Because cytokine levels decrease spontaneously very rapidly in the absence of a triggering signal (DAMP/PAMP)32,37 and the reduction of IL-6 in our study was observed in both our groups (adsorber and SOC), the question arises as to the appropriateness of measuring serum IL-6 as a marker of clinically relevant improvement in patients with septic shock treated with hemoadsorption. To address this question, we additionally evaluated clinical efficacy of hemoadsorption in terms of hemodynamic stability, inflammatory markers and mortality. Early reports suggested lower vasopressor requirement11,39,40 with the use of CytoSorb. A randomized study reported vasopressor requirement reduction in patients treated with adsorber for 24 hours, but not in the control group17. A matched-controls study by Rugg et al.41 showed similar results with lower vasopressor requirements, but the groups differed significantly (p = 0.014) in terms of starting noradrenaline dose despite the matching process. In contrast, our study showed no benefit in terms of vasopressor reduction, as was also observed by other authors42,43. In addition, serum lactate and inflammatory markers (CRP and procalcitonin) also did not differ substantially.

Finally, mortality was also not different between our unmatched and matched groups. This is in contrast to our retrospective study, where lower observed versus predicted mortality in patients treated with CytoSorb was reported39 and in contrast to the propensity-score-weighted retrospective study, in which CytoSorb was associated with a decreased observed versus expected 28-day all-cause mortality compared with continuous renal replacement therapy alone44. On the other hand, our results are analogous to Scharf et al.38, where matched groups had similar 2-day and in-hospital mortality.

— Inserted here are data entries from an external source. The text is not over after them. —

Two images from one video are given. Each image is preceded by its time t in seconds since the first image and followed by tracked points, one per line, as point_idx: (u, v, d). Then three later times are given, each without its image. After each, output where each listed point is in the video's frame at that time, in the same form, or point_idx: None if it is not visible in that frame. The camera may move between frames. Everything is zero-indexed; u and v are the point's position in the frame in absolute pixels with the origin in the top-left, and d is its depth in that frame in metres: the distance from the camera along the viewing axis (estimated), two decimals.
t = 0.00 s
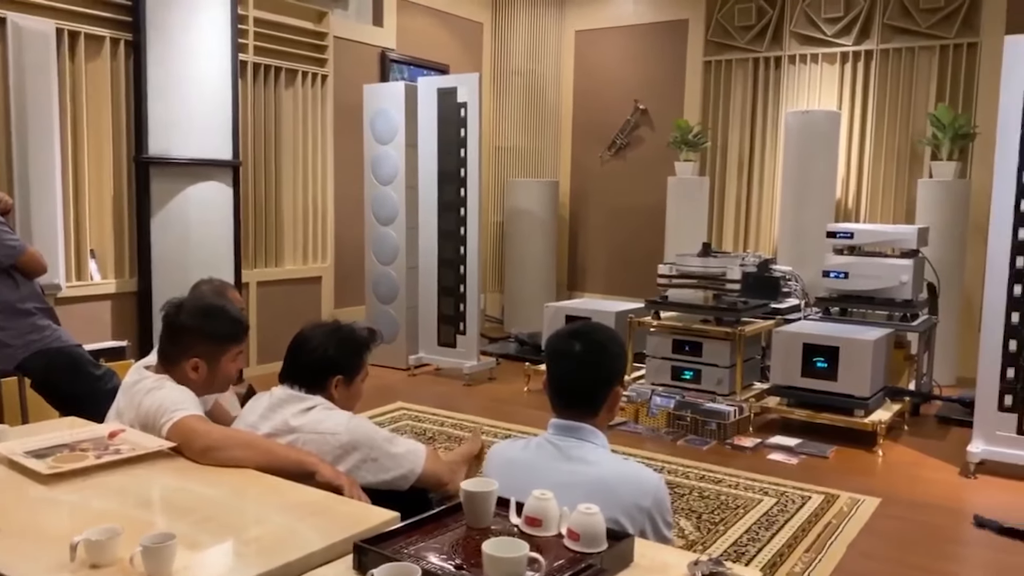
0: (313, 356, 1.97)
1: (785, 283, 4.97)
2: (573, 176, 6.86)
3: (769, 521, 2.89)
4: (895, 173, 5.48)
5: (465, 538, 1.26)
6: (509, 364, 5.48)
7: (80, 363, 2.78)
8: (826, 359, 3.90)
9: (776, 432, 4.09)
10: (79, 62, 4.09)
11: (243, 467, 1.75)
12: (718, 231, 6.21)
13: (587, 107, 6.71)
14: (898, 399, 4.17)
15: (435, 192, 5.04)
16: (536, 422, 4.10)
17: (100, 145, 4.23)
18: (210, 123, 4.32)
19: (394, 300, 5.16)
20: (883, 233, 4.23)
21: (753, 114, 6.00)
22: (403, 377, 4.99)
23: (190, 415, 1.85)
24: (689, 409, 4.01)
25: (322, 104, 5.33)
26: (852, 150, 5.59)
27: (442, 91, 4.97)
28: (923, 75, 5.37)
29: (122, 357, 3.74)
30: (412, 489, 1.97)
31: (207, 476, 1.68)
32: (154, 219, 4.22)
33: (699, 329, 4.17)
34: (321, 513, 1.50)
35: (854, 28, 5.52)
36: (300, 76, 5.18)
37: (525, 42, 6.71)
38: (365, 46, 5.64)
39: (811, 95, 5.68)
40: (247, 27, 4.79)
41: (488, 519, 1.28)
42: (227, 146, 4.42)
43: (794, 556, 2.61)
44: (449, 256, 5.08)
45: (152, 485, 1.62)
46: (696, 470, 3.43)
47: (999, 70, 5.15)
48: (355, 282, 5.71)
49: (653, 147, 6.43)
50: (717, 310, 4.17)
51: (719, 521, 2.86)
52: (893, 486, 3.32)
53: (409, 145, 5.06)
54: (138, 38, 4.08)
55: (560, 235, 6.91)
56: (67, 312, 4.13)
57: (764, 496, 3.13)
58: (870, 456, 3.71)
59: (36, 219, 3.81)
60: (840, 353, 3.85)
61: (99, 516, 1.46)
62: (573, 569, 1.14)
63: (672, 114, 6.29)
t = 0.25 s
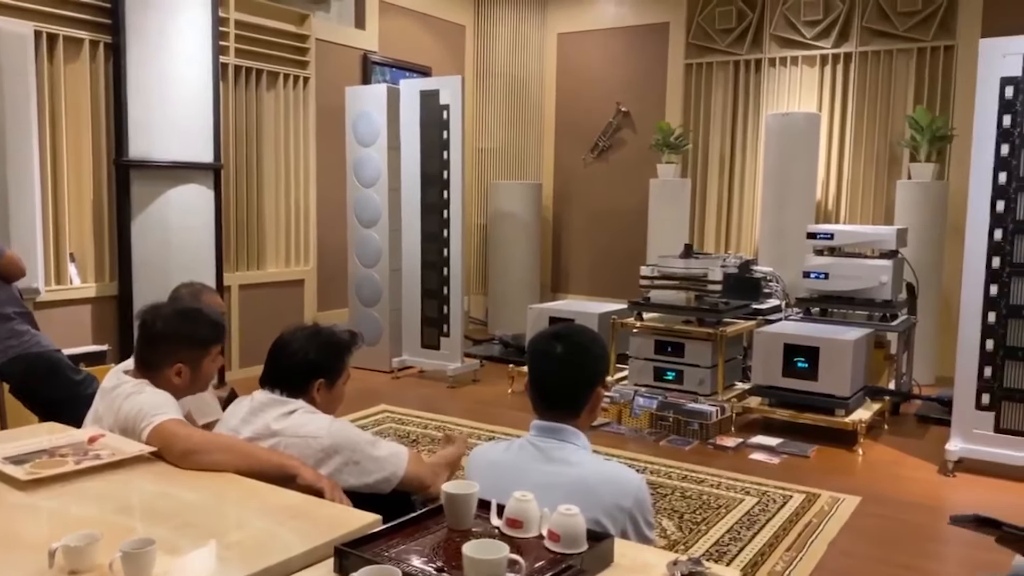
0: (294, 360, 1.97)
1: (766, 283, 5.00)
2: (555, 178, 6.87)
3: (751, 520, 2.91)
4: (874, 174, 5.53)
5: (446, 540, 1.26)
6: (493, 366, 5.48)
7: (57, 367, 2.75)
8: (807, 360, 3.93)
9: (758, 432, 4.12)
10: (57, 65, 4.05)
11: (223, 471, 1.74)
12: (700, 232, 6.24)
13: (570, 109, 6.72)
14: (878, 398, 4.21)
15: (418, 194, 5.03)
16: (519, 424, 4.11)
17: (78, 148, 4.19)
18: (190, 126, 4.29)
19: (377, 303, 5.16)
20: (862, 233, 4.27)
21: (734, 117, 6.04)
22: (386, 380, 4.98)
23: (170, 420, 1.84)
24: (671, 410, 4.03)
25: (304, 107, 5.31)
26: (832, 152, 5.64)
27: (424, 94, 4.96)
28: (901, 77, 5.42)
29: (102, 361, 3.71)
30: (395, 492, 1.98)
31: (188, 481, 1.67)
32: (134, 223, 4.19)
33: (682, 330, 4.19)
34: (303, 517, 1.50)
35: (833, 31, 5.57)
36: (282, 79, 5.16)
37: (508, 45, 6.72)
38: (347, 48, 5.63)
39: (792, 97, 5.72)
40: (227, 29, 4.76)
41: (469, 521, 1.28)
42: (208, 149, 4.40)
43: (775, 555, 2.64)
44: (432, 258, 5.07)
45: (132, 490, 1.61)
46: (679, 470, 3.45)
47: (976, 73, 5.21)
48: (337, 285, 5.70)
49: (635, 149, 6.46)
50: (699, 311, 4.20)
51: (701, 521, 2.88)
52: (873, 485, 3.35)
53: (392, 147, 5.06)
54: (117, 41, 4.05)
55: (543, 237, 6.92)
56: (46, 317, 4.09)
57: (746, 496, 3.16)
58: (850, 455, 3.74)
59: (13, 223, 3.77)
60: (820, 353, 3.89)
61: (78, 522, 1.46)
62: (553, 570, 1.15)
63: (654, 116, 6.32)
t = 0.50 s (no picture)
0: (268, 363, 1.97)
1: (744, 284, 5.04)
2: (535, 179, 6.89)
3: (728, 519, 2.93)
4: (849, 175, 5.58)
5: (420, 540, 1.26)
6: (473, 367, 5.48)
7: (33, 372, 2.71)
8: (783, 359, 3.96)
9: (735, 431, 4.15)
10: (30, 67, 4.01)
11: (198, 475, 1.74)
12: (679, 234, 6.28)
13: (549, 111, 6.74)
14: (854, 397, 4.25)
15: (397, 196, 5.03)
16: (499, 425, 4.11)
17: (53, 150, 4.15)
18: (167, 129, 4.27)
19: (356, 305, 5.14)
20: (837, 234, 4.32)
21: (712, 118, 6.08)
22: (365, 383, 4.97)
23: (144, 423, 1.83)
24: (650, 410, 4.05)
25: (281, 109, 5.29)
26: (809, 153, 5.69)
27: (403, 96, 4.96)
28: (875, 79, 5.48)
29: (77, 366, 3.68)
30: (371, 494, 1.98)
31: (163, 485, 1.67)
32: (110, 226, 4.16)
33: (660, 331, 4.22)
34: (278, 520, 1.50)
35: (808, 33, 5.62)
36: (259, 81, 5.14)
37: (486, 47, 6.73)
38: (324, 50, 5.61)
39: (768, 99, 5.77)
40: (204, 31, 4.74)
41: (442, 521, 1.29)
42: (185, 151, 4.37)
43: (751, 552, 2.66)
44: (412, 260, 5.03)
45: (106, 495, 1.60)
46: (657, 470, 3.47)
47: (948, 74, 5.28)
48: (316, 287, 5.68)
49: (613, 150, 6.48)
50: (678, 312, 4.23)
51: (679, 520, 2.90)
52: (849, 482, 3.39)
53: (370, 149, 5.05)
54: (91, 43, 4.01)
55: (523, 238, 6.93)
56: (20, 322, 4.05)
57: (723, 494, 3.18)
58: (827, 453, 3.78)
59: None
60: (797, 352, 3.92)
61: (50, 527, 1.45)
62: (525, 569, 1.15)
63: (632, 118, 6.36)
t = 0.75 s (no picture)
0: (249, 365, 1.96)
1: (725, 284, 5.07)
2: (517, 180, 6.90)
3: (709, 517, 2.94)
4: (828, 175, 5.63)
5: (398, 541, 1.26)
6: (456, 368, 5.48)
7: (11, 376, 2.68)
8: (764, 358, 3.99)
9: (717, 430, 4.17)
10: (7, 69, 3.98)
11: (178, 478, 1.73)
12: (661, 234, 6.31)
13: (531, 113, 6.75)
14: (834, 395, 4.29)
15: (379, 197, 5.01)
16: (482, 426, 4.11)
17: (30, 153, 4.12)
18: (146, 131, 4.24)
19: (338, 307, 5.13)
20: (816, 234, 4.35)
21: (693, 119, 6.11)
22: (348, 385, 4.96)
23: (122, 427, 1.82)
24: (632, 410, 4.07)
25: (262, 110, 5.27)
26: (788, 154, 5.73)
27: (384, 97, 4.95)
28: (854, 80, 5.53)
29: (56, 370, 3.65)
30: (352, 496, 1.97)
31: (142, 488, 1.66)
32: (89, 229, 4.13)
33: (642, 331, 4.23)
34: (258, 522, 1.49)
35: (787, 35, 5.66)
36: (239, 83, 5.12)
37: (468, 49, 6.73)
38: (305, 51, 5.60)
39: (748, 100, 5.81)
40: (184, 33, 4.71)
41: (421, 522, 1.29)
42: (164, 154, 4.35)
43: (732, 550, 2.68)
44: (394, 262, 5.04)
45: (84, 499, 1.59)
46: (639, 469, 3.48)
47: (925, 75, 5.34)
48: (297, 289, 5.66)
49: (595, 151, 6.50)
50: (659, 312, 4.26)
51: (660, 519, 2.91)
52: (829, 480, 3.41)
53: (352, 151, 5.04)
54: (69, 45, 3.98)
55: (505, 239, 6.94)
56: None
57: (704, 493, 3.20)
58: (807, 451, 3.81)
59: None
60: (777, 351, 3.95)
61: (27, 532, 1.44)
62: (502, 569, 1.16)
63: (614, 119, 6.38)
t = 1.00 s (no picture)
0: (226, 368, 1.96)
1: (705, 283, 5.09)
2: (498, 181, 6.90)
3: (690, 516, 2.96)
4: (807, 175, 5.67)
5: (376, 543, 1.26)
6: (438, 369, 5.47)
7: None
8: (743, 357, 4.01)
9: (698, 429, 4.19)
10: None
11: (155, 482, 1.72)
12: (641, 235, 6.33)
13: (511, 114, 6.76)
14: (813, 393, 4.32)
15: (359, 198, 4.99)
16: (463, 427, 4.11)
17: (5, 156, 4.07)
18: (124, 134, 4.21)
19: (319, 310, 5.11)
20: (795, 233, 4.39)
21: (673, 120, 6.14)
22: (329, 387, 4.94)
23: (99, 431, 1.80)
24: (613, 410, 4.08)
25: (241, 111, 5.24)
26: (768, 154, 5.77)
27: (364, 99, 4.94)
28: (831, 80, 5.58)
29: (33, 375, 3.61)
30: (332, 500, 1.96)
31: (119, 494, 1.64)
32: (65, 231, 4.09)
33: (623, 331, 4.25)
34: (237, 526, 1.48)
35: (766, 36, 5.70)
36: (218, 84, 5.08)
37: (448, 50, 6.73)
38: (284, 52, 5.57)
39: (727, 101, 5.84)
40: (161, 34, 4.67)
41: (399, 524, 1.29)
42: (142, 157, 4.32)
43: (713, 549, 2.69)
44: (375, 263, 5.03)
45: (59, 505, 1.58)
46: (621, 469, 3.50)
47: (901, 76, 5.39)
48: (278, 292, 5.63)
49: (576, 152, 6.52)
50: (640, 312, 4.27)
51: (641, 518, 2.92)
52: (808, 478, 3.44)
53: (332, 152, 5.03)
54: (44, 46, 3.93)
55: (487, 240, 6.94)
56: None
57: (685, 492, 3.21)
58: (787, 449, 3.83)
59: None
60: (756, 350, 3.97)
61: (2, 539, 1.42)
62: (481, 569, 1.16)
63: (594, 120, 6.40)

In our two matched groups, we found that CytoSorb hemoadsorption did not seem to provide a survival benefit compared with SOC. However, our study has several limitations. First, we did not report the time interval between ICU admission and the start of adsorber and SOC treatment. Some clinical reports describe rapid hemodynamic stabilization and better survival with early use of CytoSorb as an adjunctive therapy to SOC41, compared with SOC alone8. A recent report of successful treatment of septic shock patients with adjuvant therapeutic plasma exchange (TPE)45 also supports the need to »act fast«: in a small bicenter randomized trial, the use of TPE in the first 24 hours led to significant (p < 0.0001) noradrenaline reduction 6 hours after randomization. Additional studies should be performed to determine the characteristics of patients who might benefit from CytoSorb therapy and when is the optimal time to start adsorption therapy. Secondly, because of the lack of stringent criteria for adsorbent use, selection bias is always introduced in non-randomized studies. The selection of data introduced bias because only patients with a documented reduction in IL-6 levels were included in the control group. Furthermore, retrospective data should always be analyzed and interpreted with the greatest caution, but matching is one of the best methods for reducing group imbalances and provides a way to extract a hidden ‘quasi-randomized’ subpopulation from a larger observed population. Several matching methods were used in a comparable way to asses adsorber effectiveness (propensity-score matching, genetic matching, inverse propensity treatment weights)38,41,44. We selected genetic matching, which is a computational method combining benefits of Mahalanobis matching and propensity-score matching. Since the data were collected retrospectively our analysis suffered from a limited number of IL-6 measurements. As to strengthen our results, we used a model for IL-6 kinetics approximation.

Conclusions

In conclusion, time course analysis of IL-6 in patients treated with CytoSorb or SOC was comparable in the matched groups and no differences in lactate, noradrenaline requirement, inflammatory markers or mortality between matched groups were confirmed. Additional prospective studies should therefore be designed to elucidate the role, timing and duration of adsorbent treatment in septic patients.